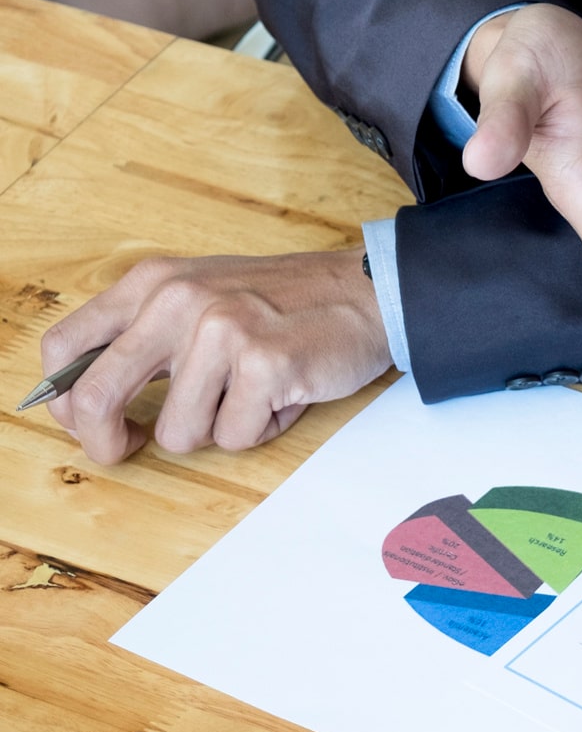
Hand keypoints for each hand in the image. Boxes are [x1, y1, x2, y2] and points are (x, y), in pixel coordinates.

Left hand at [38, 250, 390, 464]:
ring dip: (214, 430)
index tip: (92, 423)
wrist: (367, 292)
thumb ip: (147, 335)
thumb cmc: (285, 304)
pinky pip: (234, 438)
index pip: (65, 348)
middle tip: (127, 448)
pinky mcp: (264, 365)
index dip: (65, 402)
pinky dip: (259, 431)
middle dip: (106, 441)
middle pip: (97, 397)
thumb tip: (90, 400)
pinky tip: (281, 399)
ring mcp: (220, 332)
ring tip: (248, 399)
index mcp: (152, 283)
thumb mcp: (200, 296)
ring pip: (177, 433)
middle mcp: (177, 301)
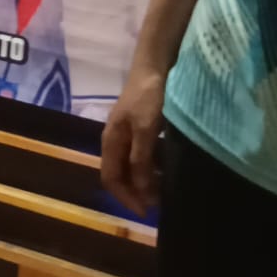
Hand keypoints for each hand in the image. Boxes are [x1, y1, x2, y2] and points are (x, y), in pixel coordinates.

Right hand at [101, 64, 166, 215]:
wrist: (155, 64)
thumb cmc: (148, 97)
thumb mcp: (145, 130)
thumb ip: (141, 160)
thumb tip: (142, 193)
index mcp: (110, 141)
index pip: (110, 179)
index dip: (126, 198)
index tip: (147, 212)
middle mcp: (115, 140)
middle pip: (119, 175)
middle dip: (134, 193)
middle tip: (157, 206)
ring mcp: (127, 133)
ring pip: (130, 166)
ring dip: (143, 182)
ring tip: (163, 192)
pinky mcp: (140, 126)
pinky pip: (141, 155)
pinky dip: (151, 168)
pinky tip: (165, 170)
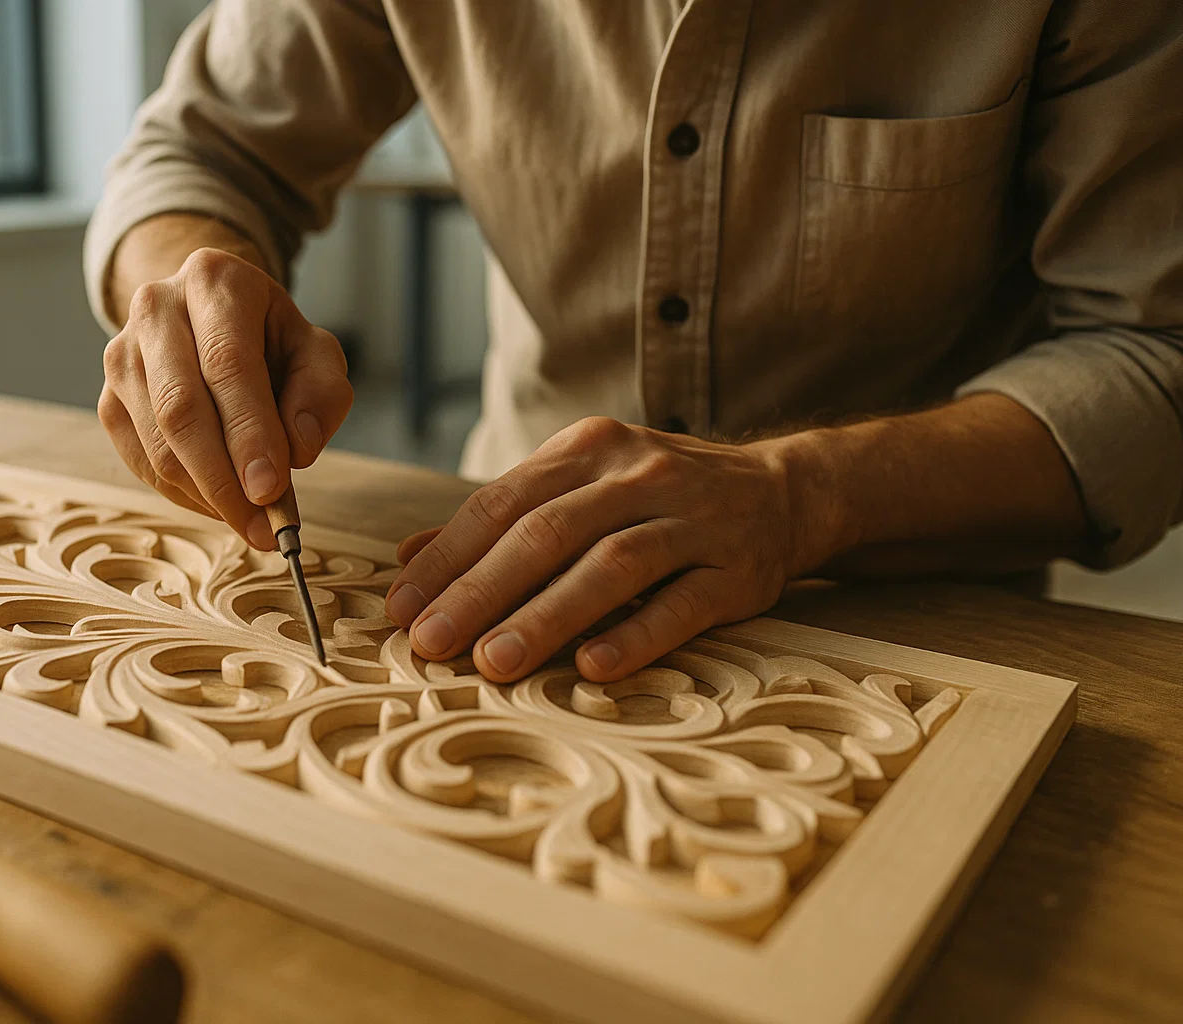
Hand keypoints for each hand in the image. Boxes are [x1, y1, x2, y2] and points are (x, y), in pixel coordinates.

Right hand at [98, 247, 352, 548]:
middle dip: (223, 477)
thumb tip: (299, 450)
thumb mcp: (314, 352)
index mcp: (215, 282)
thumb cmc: (269, 339)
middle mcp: (157, 309)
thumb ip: (321, 395)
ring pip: (156, 441)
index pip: (227, 364)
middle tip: (262, 526)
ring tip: (252, 523)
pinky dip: (183, 494)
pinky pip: (141, 460)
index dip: (248, 432)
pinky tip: (219, 503)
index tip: (270, 488)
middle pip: (180, 407)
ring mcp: (122, 353)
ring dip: (205, 494)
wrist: (210, 316)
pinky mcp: (109, 396)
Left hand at [384, 417, 824, 681]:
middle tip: (432, 642)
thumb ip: (501, 519)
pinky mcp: (737, 569)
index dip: (447, 558)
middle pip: (547, 532)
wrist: (781, 491)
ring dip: (546, 616)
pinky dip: (636, 635)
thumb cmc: (655, 497)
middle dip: (480, 591)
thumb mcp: (579, 487)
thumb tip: (408, 557)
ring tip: (494, 661)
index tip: (401, 609)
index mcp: (588, 449)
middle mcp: (638, 474)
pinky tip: (592, 668)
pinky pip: (681, 603)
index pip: (501, 502)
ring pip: (610, 565)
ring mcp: (693, 519)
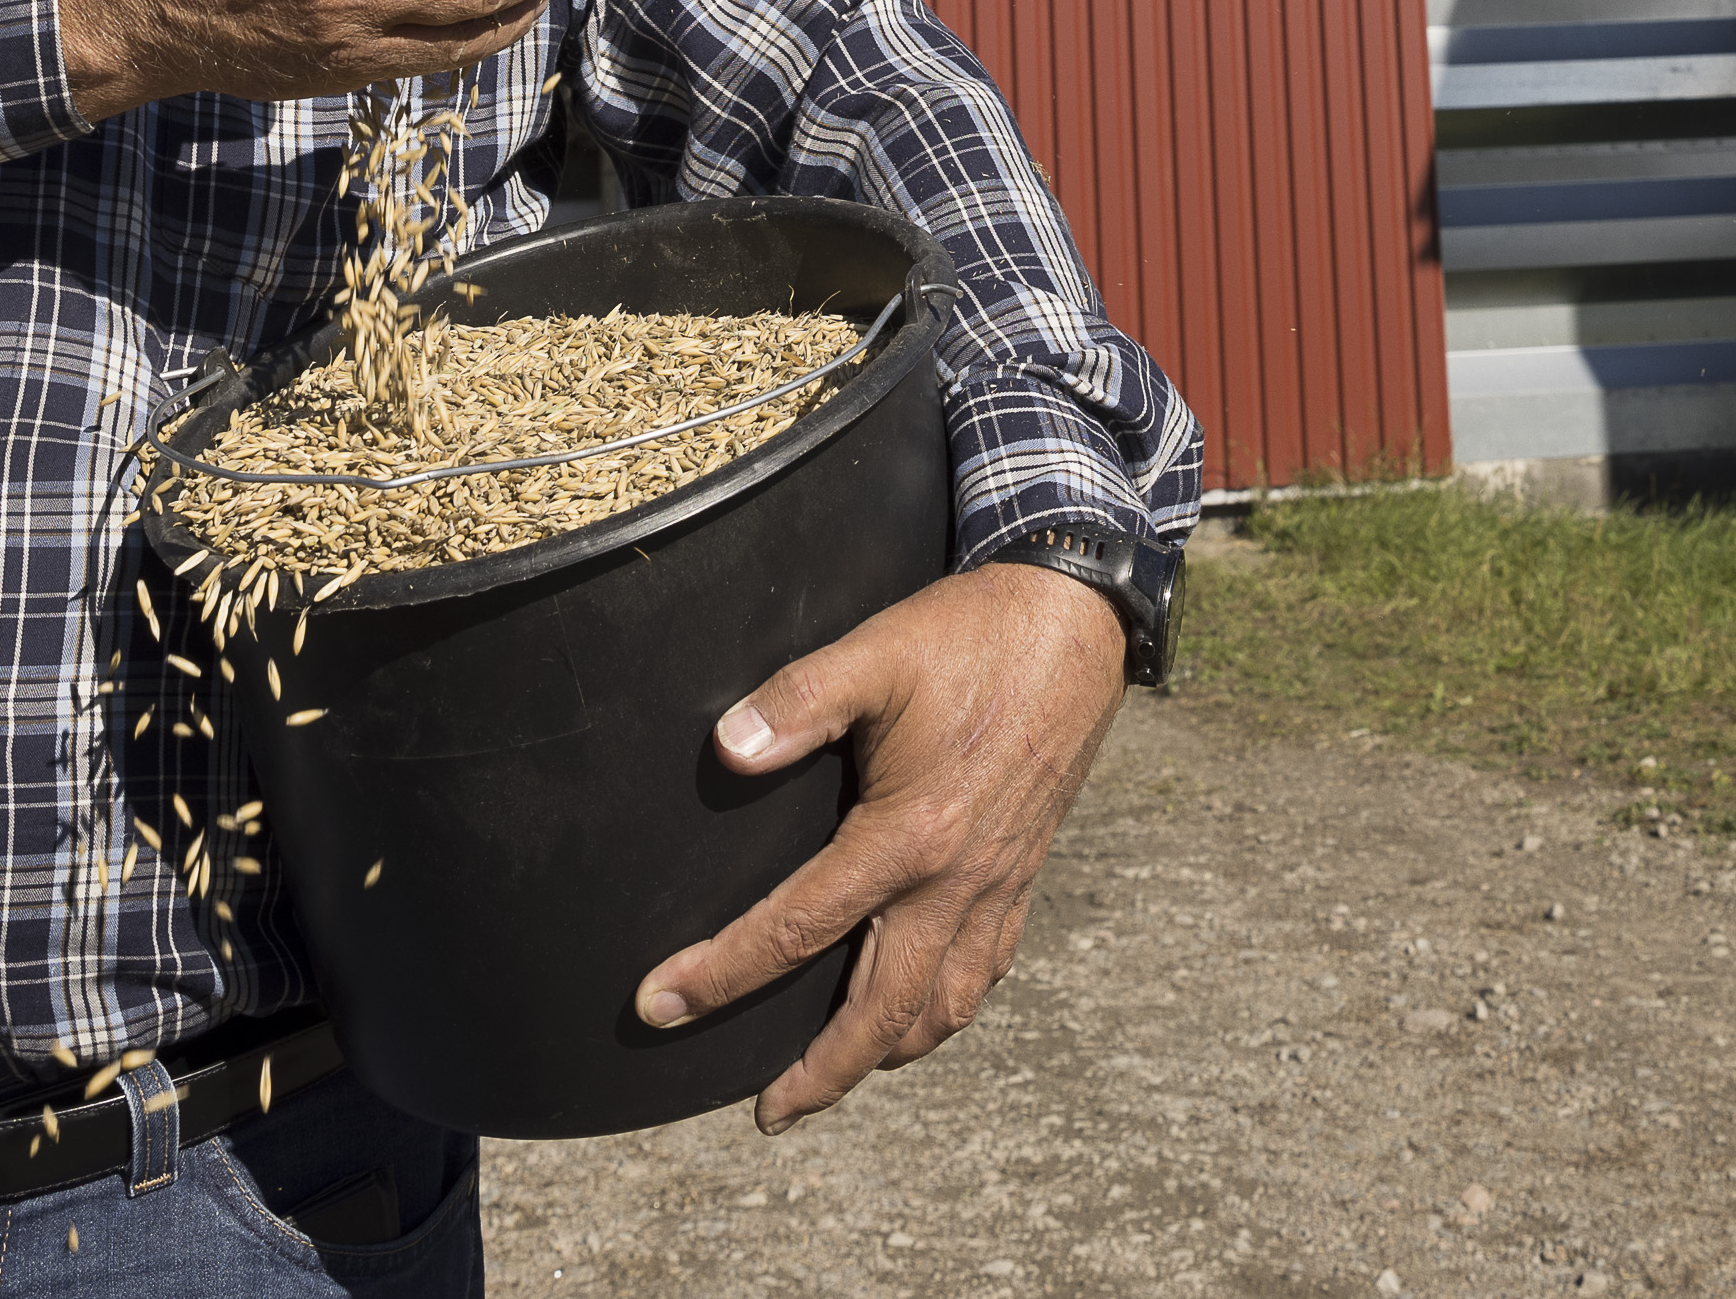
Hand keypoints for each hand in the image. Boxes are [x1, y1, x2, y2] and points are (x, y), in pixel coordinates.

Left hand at [631, 559, 1131, 1130]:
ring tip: (840, 1073)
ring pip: (942, 1008)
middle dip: (821, 1075)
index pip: (798, 929)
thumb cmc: (969, 636)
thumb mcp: (874, 655)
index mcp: (909, 837)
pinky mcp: (1024, 873)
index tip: (660, 1004)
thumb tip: (727, 750)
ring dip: (887, 1053)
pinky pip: (986, 970)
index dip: (722, 974)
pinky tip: (923, 1009)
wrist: (1075, 622)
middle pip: (880, 1013)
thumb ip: (796, 702)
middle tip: (768, 1112)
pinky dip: (947, 1009)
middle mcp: (956, 882)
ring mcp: (996, 885)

──────────────────────────────

*WHAT THE TASK ASKS*
Take the whole listing above and copy it exactly. Pictures do not go into the copy.

*PROBLEM SOLUTION*
Hand keypoints for each hand in the image. Boxes are [x1, y1, x2, y2] and points are (x, y), in pixel coordinates.

Left hand at [38, 250, 390, 464]:
ring dip: (214, 430)
index tip: (92, 423)
wrist: (367, 292)
thumb ip: (147, 335)
thumb cmc: (285, 304)
pinky pip: (234, 438)
index pip: (65, 348)
middle tip: (127, 448)
pinky mcp: (264, 365)
index dip: (65, 402)
pinky dip: (259, 431)
middle dip: (106, 441)
middle pip: (97, 397)
thumb tip: (90, 400)
pinky tip: (281, 399)
ring mcp: (220, 332)
ring tip: (248, 399)
index mcp: (152, 283)
thumb mcp: (200, 296)
ring pip: (177, 433)
middle mcp: (177, 301)
Hand keypoints for each hand in the image. Boxes are [x1, y1, x2, y2] and points are (x, y), in pixel coordinates.

Right hand at [101, 64, 166, 215]:
wrist: (155, 64)
thumb cmc: (148, 97)
thumb mcp: (145, 130)
thumb ip: (141, 160)
thumb tip: (142, 193)
index mcp: (110, 141)
index pip: (110, 179)
index dip: (126, 198)
index tip: (147, 212)
middle mcp: (115, 140)
middle pip: (119, 175)
middle dip: (134, 193)
middle tip: (157, 206)
ring mcp: (127, 133)
ring pip: (130, 166)
ring dip: (143, 182)
ring tip: (163, 192)
pinky mcp: (140, 126)
pinky pip: (141, 155)
pinky dip: (151, 168)
pinky tip: (165, 170)
Hand keypoints for each hand in the image. Boxes are [x1, y1, x2, y2] and points are (x, y), in pixel coordinates.

Right hand at [98, 247, 352, 548]:
middle dip: (223, 477)
thumb tip: (299, 450)
thumb mcp: (314, 352)
index mcp: (215, 282)
thumb cmc: (269, 339)
middle mcp: (157, 309)
thumb ip: (321, 395)
ring pip: (156, 441)
index pip: (227, 364)
middle tip: (262, 526)
ring tip: (252, 523)
pinky dip: (183, 494)
pinky pip: (141, 460)
index dip: (248, 432)
pinky tip: (219, 503)
index tip: (270, 488)
middle pip: (180, 407)
ring mcp: (122, 353)
ring dip: (205, 494)
wrist: (210, 316)
pinky mcp: (109, 396)
Left hand at [384, 417, 824, 681]:
middle tip: (432, 642)
thumb ip: (501, 519)
pinky mcp: (737, 569)
index dip: (447, 558)
middle pip: (547, 532)
wrist: (781, 491)
ring dip: (546, 616)
pinky dip: (636, 635)
thumb cmc: (655, 497)
middle dip: (480, 591)
thumb mcp: (579, 487)
thumb tip: (408, 557)
ring tip: (494, 661)
index tip: (401, 609)
index mcp: (588, 449)
middle mcp: (638, 474)
pinky tip: (592, 668)
pinky pip: (681, 603)
index pip: (501, 502)
ring pip: (610, 565)
ring mcp: (693, 519)
Hand keypoints for each hand in the image. Boxes are [x1, y1, x2, y2] and points are (x, y), in pixel coordinates.

Left hand at [631, 559, 1131, 1130]:
ring tip: (840, 1073)
ring pip: (942, 1008)
middle dip: (821, 1075)
index pip: (798, 929)
thumb cmc: (969, 636)
thumb mcp: (874, 655)
index mcp: (909, 837)
pinky mcp: (1024, 873)
index tip: (660, 1004)
thumb tip: (727, 750)
ring dip: (887, 1053)
pinky pip: (986, 970)
index dip: (722, 974)
pinky tip: (923, 1009)
wrist: (1075, 622)
middle pip: (880, 1013)
thumb ip: (796, 702)
middle tip: (768, 1112)
pinky dip: (947, 1009)
middle mcp: (956, 882)
ring mcp: (996, 885)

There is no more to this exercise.